Un milliardaire russe rejoint l'initiative Giving Pledge

Vladimir Potanine a commencé à réaliser des œuvres de charité en 1999. Crédit : Kommersant Photo

Vladimir Potanine a commencé à réaliser des œuvres de charité en 1999. Crédit : Kommersant Photo

Vladimir Potanine est le premier entrepreneur russe à rejoindre, aux côtés de 11 autres philanthropes du monde entier, l'initiative mondiale de Bill Gates et Warren Buffett Giving Pledge (Serment du don). Jusqu'à présent, seuls des représentants d’entreprises américaines participaient à la campagne.

L’initiative Giving Pledge a été fondée en juin 2010 par les leaders de la liste des milliardaires et anciens amis Buffett et Gates pour « pousser les personnes les plus riches et leurs familles à faire don de la plupart de leur fortune à des fins de philanthropie ». En février 2013, 93 milliardaires se sont joints à la campagne, qui prévoit le transfert dans des buts caritatifs ​​d'au moins 50% de leur patrimoine. Parmi eux, Michael Bloomberg, David Rockefeller, George Lucas et beaucoup d'autres.

« Je me joins au Serment du don parce que c’est une initiative remarquable, qui mérite d'être soutenue. J'espère que mon exemple ne témoignera pas seulement de la renaissance de la philanthropie en Russie envers le monde, mais inspirera aussi mes compatriotes ainsi que d'autres personnes », a écrit Potanine dans une lettre aux organisateurs de Giving Pledge, citée par le site de l'agence Interros.

Potanine a commencé à réaliser des œuvres de charité en 1999. Le Fonds caritatif Vladimir Potanine dépense environ 10 millions de dollars par an dans l'éducation, la culture et le sport. Par exemple, l’homme d'affaires a fourni un soutien actif au musée de l'Ermitage et au musée Guggenheim. Il y a trois ans, Potanine a annoncé qu'il avait l'intention de léguer sa fortune à des œuvres de charité.

La raison est simple : Potanine veut que ses héritiers obtiennent tout par eux-mêmes. « Au fil des ans, j'ai clairement compris que beaucoup d'argent, c’était avant tout de grandes tentations, de grandes épreuves, et un lourd fardeau pour les héritiers. Ils sont dans l'ombre d’un père célèbre et riche, ils ont peu d'incitation et de motivation dans la vie, car ils ont déjà tout... C'est pourquoi je suis fermement convaincu qu’il ne faut pas laisser aux enfants des fortunes telles qu’elles les démotivent. Si vous voulez rendre un enfant heureux, donnez-lui un million, mais si vous voulez le perdre, donnez-lui un milliard. Dans ce dernier cas, l'enfant pensera : ça y est, la vie est finie, que vouloir de plus ? (…) C'est pourquoi j'ai décidé de ne pas transférer mes actifs par voie d'héritage, mais, en les léguant à un fonds, de les transmettre à des œuvres de charité », écrit l’homme d'affaires dans une chronique pour le magazine Forbes.

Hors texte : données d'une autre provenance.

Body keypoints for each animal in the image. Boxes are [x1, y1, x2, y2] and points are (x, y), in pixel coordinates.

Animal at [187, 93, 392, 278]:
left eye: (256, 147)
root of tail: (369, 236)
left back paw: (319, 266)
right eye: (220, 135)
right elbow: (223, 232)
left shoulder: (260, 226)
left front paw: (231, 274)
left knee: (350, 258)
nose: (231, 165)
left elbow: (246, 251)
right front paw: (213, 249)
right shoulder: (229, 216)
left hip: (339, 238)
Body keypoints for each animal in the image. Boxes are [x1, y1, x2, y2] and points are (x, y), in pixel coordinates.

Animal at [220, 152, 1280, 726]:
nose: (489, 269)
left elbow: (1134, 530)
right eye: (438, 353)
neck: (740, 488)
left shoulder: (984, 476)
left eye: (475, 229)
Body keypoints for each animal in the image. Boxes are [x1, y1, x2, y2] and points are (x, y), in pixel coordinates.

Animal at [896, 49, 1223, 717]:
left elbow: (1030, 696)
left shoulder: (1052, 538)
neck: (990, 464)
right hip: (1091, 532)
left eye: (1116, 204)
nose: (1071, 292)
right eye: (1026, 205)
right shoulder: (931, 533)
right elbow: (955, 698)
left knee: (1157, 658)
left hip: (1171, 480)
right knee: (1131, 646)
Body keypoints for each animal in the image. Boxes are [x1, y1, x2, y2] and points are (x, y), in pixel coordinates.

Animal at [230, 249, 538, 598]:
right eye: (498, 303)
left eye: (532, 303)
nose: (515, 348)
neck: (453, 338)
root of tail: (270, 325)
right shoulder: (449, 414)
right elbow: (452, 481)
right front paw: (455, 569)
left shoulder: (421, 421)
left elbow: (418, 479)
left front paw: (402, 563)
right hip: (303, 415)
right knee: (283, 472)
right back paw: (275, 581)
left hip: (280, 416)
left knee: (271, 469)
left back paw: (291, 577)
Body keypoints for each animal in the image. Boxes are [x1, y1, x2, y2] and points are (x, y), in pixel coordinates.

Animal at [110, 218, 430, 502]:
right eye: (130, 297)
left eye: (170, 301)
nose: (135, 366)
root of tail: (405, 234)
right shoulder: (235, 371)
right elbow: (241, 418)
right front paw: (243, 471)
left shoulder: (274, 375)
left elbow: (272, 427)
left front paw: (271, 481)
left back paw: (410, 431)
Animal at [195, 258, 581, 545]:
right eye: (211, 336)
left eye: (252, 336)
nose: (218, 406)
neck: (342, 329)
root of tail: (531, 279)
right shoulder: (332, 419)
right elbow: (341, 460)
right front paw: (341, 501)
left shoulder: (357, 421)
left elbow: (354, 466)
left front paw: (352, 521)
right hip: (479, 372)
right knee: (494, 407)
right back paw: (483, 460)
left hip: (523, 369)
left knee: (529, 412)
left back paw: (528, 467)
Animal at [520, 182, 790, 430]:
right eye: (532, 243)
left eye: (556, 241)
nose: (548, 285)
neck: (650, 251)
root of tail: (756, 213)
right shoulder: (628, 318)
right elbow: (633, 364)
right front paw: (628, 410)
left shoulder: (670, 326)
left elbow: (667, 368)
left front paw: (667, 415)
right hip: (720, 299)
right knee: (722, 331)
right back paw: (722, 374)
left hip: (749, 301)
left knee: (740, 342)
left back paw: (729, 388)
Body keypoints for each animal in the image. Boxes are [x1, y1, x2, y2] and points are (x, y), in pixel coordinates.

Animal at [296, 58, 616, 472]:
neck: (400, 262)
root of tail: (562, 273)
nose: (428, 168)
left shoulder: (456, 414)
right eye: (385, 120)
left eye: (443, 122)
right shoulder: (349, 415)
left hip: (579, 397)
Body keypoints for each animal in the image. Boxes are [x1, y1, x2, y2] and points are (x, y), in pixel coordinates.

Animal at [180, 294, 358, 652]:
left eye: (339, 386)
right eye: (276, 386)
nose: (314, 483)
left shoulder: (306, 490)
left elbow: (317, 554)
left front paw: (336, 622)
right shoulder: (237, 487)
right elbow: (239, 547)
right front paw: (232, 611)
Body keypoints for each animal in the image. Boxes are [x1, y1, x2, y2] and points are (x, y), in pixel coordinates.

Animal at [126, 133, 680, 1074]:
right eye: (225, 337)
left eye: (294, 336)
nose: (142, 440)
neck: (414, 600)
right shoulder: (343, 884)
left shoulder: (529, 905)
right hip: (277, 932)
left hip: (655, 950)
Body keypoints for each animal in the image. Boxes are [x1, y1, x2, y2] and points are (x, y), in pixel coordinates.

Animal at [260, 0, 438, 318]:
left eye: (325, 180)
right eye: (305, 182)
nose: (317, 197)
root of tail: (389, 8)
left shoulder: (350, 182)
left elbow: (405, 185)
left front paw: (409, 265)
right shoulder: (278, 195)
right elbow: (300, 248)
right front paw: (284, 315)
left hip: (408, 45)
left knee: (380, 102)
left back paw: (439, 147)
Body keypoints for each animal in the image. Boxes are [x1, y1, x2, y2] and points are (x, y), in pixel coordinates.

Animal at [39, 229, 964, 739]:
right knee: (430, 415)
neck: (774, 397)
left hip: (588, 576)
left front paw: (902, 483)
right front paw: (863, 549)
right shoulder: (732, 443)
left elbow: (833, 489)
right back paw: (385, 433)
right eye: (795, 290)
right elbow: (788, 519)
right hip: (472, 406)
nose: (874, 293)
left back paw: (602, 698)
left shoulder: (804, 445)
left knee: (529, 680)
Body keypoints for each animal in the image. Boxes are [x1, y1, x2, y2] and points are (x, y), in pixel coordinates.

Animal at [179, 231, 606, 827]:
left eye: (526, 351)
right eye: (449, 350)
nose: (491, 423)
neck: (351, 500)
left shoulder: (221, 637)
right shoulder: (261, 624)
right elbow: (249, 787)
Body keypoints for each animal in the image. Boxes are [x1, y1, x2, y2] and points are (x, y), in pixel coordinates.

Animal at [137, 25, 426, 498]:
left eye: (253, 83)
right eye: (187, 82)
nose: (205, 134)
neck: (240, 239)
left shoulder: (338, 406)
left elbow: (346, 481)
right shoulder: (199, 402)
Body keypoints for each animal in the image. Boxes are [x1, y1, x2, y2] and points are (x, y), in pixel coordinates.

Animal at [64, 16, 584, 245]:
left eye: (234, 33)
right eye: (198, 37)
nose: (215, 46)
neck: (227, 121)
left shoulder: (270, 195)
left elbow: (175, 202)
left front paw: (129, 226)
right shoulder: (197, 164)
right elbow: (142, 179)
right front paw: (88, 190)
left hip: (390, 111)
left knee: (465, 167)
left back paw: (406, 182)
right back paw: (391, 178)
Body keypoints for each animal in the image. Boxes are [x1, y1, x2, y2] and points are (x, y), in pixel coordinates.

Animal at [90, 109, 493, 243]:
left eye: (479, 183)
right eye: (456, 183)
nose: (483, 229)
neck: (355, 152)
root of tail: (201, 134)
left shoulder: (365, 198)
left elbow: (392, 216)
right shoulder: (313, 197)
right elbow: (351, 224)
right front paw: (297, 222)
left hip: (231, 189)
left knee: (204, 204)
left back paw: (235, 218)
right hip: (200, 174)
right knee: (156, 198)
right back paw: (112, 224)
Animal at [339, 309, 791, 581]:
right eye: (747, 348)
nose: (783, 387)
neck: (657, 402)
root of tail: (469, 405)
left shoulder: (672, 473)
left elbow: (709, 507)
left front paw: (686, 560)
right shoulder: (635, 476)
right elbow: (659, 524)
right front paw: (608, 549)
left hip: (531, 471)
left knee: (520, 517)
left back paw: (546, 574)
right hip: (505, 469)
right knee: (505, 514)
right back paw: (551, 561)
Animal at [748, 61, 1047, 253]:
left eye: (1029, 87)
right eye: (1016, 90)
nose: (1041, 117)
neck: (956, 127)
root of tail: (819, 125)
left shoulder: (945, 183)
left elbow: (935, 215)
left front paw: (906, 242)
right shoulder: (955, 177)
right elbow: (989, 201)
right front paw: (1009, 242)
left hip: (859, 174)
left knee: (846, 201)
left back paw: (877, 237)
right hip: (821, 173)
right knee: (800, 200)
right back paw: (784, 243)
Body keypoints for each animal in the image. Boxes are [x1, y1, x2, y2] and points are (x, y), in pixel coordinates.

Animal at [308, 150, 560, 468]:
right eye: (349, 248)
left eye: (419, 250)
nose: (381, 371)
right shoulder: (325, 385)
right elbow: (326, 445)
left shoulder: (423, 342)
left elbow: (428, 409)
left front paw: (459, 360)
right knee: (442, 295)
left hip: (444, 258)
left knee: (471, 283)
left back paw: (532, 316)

En Russie, cette mesure a été perçue de façon divergente. « Si un homme qui a bâti un tel empire ne voit pas son avenir dans les mains de ses enfants et veut que sa progéniture réalise tout par elle-même, il est logique pour lui de donner de son argent à des œuvres de charité. Cependant, cet argent aurait pu permettre de résoudre beaucoup de problèmes internes russes, estime Alexander Gafine, membre du conseil d'administration de la banque Rietumu. Je pense que Potanine ne fait pas vraiment confiance au système russe de gouvernance et estime qu’il est plus fiable de remettre ce capital à des fondations occidentales ».

Que lègue Potanine ?

Au printemps 2012, le magazine Forbes a estimé à 14,5 milliards de dollars le patrimoine de Potanine, le classant au 4e rang de la liste des hommes d'affaires les plus riches de Russie. Selon l'indice des milliardaires Bloomberg, qui chaque année évalue la fortune des 100 personnes les plus riches du monde, Potanine occupe désormais la 52e place avec 15,4 milliards de dollars (il possède également divers engagements pour 1,5 milliard de dollars, souligne Bloomberg).

Actuellement, Potanine supervise personnellement les activités de ses actifs par le biais d’Interros. Une partie des bénéfices est réinvestie dans l'entreprise, une partie est utilisée pour le financement d’associations caritatives agréées. À l'avenir, les responsabilités liées à la gestion des actifs seront remises à un fonds spécial, rappelle le service de presse de l'homme d'affaires.